I don't understand why the things someone did in their teens and early twenties has to follow them through their entire life. Did he dodge the draft? Most likely. Is he the only one? Not even close. I understand the sacrifice many vets paid, and Ted owed it to his country to go. Yes, someone had to have gone in his place. But the man has done a lot of positive things in his life that should not be ridiculed because of mistakes he made when he was younger. It is easy to say that you would go fight for your country, until it is staring you in the face. And all of us who haven't and are able had the opportunity just like any man that was drafted, so please stop trying to stir that up. Ted is a passionate mouth piece for what he loves. Freedom. He may not have went and fought for it, but he is fighting for it today and should be commended for it. The hunting community needs to quit tearing down their own representatives. If we pile on with the PETA's and their ilk, then sooner rather than later forums like this will be held in private hideouts with people reminiscing about the times when it was legal to hunt. I'm not a baiter, as I really don't see the challenge it presents. Hell, that's why I picked up a bow, as it is not much of a challenge to kill an animal with a rifle you can shoot the balls off a gnat with at 500 yards either. But I will not argue with people hunting how they seem fit. I figure hunting carries its own definition to each individual just like love. I don't agree with all of them, but I am not giving PETA or any other liberal wiggle room on my desire to be in the field doing my own thing. You don't have to put Ted Nugent on a pedastal, but you better be thankful he is out there helping secure your love of the outdoors. Quit looking for Jesus in camo, those boots are too big to fill.


----------



## garyltbh

I used to be a big fan of uncle Ted but over the yrs he has become a poacher and a killer of wildlife he dosnt go hunting anymore he goes killing.You wont see a show of his where he isnt shooting animals over bait or in high fenced areas. Like i said he dosnt hunt anymore he just kills its realy a shame because i used to respect him alot for the things he did.


----------



## TeamDestroyer

I would quit hunting before letting him be My voice of the sportsman ...


----------



## Mich.bowhunter

Nice post brettr1.All the people bashing Ted you all better be perfect.


----------



## jrdrees

I've posted something similar before, it just depends on the jurisdiction you're in at a given time as to what's moral or legal. Hell it used to be illegal to drink alcohol and it was legal to smoke weed. Whatever. I think it should be legal to hunt deer all year long if you're tough enough to capture and strangle them bare handed. Some states will give you a ticket if you're driving talking on your cell phone, and some states if you're texting while driving. It should be illegal to talk to a passenger in your vehicle because it could be just as distracting. Point being that geography and chronology is what defines some people's morality or ethics, which sounds very feeling oriented and liberal. Hunting over bait? have you ever put out a food plot or put bait on a fishing hook. I correlate fishing to hunting like this, you're walking around and suddenly, BANG! your bow or your rifle goes off and you got one! Not very sportsman like is it? Depends on who you talk to. Uncle Ted is a champion for all of our rights as sportsmen whether you agree with him or like him. Luckily we all get to choose our own method and we should try to get along. Have you ever heard that not all christians get along? Not all muslims get along? Look how that's going. Instead of trying to pass judgement on a fellow hunter/arms bearer according to our own narrow minded idea we should be happy a person of his public recognition gives a damn and has a show to disseminate 2nd amendment and hunting arguments.


----------



## TradHunter13

uncle Ted dont care what he says or who's listening thats what makes the show lol


----------



## TysonC

<--Not a liberal, but not a conservative either. Not a fanboy, but not a hater either.

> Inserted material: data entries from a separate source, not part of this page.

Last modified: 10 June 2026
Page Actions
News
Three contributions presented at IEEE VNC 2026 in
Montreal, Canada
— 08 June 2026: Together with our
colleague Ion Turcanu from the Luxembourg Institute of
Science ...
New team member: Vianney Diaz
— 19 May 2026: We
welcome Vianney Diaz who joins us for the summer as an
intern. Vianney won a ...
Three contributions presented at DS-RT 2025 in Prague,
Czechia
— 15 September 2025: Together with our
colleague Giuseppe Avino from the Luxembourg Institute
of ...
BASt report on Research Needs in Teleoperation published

Generally, I like the Nuge. I think he's extremely entertaining and has done so much good for gun and hunting rights that I would have to stop and shake his hand just for that. I've read a few of his books and though the word "draftdodger" get's brought up we tend to forget that dodging was almost accepted and some say expected in certain cultural circles. I'm sure he was at a different point in his life at that time and would make a better decision now. At least he owns up to it and has publicly spoken about it and now does so much for the USO and troops. For that, I don't just give him a pass, but respect him more so.

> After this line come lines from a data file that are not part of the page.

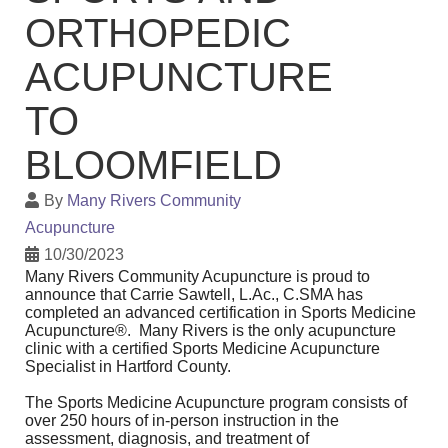
ORTHOPEDIC
ACUPUNCTURE
TO
BLOOMFIELD
By
Many Rivers Community
Acupuncture
10/30/2023
Many Rivers Community Acupuncture is proud to
announce that Carrie Sawtell, L.Ac., C.SMA has
completed an advanced certification in Sports Medicine
Acupuncture®. Many Rivers is the only acupuncture
clinic with a certified Sports Medicine Acupuncture
Specialist in Hartford County.
The Sports Medicine Acupuncture program consists of
over 250 hours of in-person instruction in the
assessment, diagnosis, and treatment of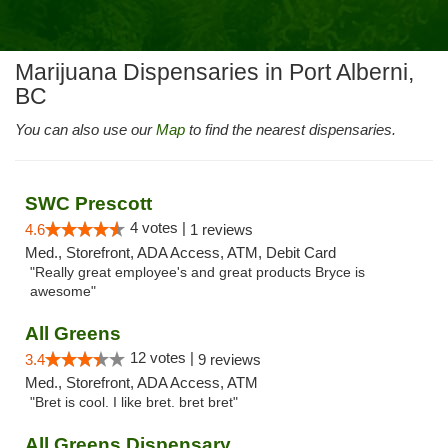
Marijuana Dispensaries in Port Alberni,
BC
You can also use our
Map
to find the nearest dispensaries.
SWC Prescott
4 votes |
4.6
1 reviews
Med., Storefront, ADA Access, ATM, Debit Card
"Really great employee's and great products Bryce is
awesome"
All Greens
12 votes |
3.4
9 reviews
Med., Storefront, ADA Access, ATM
"Bret is cool. I like bret. bret bret"
All Greens Dispensary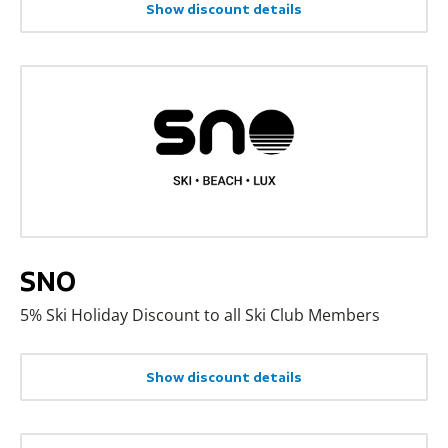
Show discount details
SNO
5% Ski Holiday Discount to all Ski Club Members
Show discount details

Of course none of us like the idea of high fenced hunting, though I'm not so sure that it's even close to the majority of his hunts. I understand that some land of his is fenced but he does keep some exotic game and there may be some sort of regulation on that. I was shocked by the California incident and do consider that a strike against him. 

The thing that I most don't like has little to do with the Nuge himself, but with his show's take on his wife. I've seen several episodes where she was "hunting", or rather, reading a book in a blind and was simply alerted to game by the camera person. This was especially apparent during an African safari episode where she was in a large box blind, head in the book, and the camera person whispers to her that game was there. I mean, c'mon, it's a hunting show. So don't play her as some heroine of females in hunting if really she's just there to clock in for the kill shot then get some camera time. I believe she adds very little to the show other than a pretty face.

All in all I like him a lot more than Michael "I can market anything" Waddel.


----------